● Work task
How many lines in the rows below contain the word "name"? Reply with the number only.

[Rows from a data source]
━━━━━━━━━━

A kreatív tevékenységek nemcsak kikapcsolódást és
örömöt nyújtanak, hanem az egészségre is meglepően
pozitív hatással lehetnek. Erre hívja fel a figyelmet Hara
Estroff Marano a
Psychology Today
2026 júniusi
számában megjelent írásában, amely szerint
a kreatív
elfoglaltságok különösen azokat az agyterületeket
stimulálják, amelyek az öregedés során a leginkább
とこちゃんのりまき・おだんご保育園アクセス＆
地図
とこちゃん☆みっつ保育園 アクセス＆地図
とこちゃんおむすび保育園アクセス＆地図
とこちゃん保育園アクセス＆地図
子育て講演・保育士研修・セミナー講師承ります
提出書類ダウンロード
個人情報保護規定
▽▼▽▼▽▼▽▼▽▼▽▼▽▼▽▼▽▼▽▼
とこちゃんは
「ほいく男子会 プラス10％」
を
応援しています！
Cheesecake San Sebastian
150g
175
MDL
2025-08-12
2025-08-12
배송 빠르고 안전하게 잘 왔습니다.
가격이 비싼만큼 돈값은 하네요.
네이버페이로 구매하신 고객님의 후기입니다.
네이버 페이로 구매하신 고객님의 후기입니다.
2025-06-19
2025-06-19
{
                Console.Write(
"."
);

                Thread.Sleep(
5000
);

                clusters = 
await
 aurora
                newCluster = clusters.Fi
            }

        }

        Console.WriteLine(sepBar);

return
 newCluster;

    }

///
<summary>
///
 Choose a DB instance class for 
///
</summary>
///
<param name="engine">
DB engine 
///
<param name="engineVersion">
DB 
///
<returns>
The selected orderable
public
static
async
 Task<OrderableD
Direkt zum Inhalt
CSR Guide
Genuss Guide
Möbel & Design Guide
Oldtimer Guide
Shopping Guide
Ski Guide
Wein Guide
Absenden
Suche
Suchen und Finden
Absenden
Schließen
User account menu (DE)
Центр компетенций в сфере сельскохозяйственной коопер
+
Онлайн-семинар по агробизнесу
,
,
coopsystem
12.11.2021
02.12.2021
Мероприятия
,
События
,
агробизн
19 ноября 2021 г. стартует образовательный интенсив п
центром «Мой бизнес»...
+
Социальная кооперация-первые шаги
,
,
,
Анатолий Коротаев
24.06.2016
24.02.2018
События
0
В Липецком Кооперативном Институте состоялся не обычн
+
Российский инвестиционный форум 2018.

━━━━━━━━━━

● Task result
2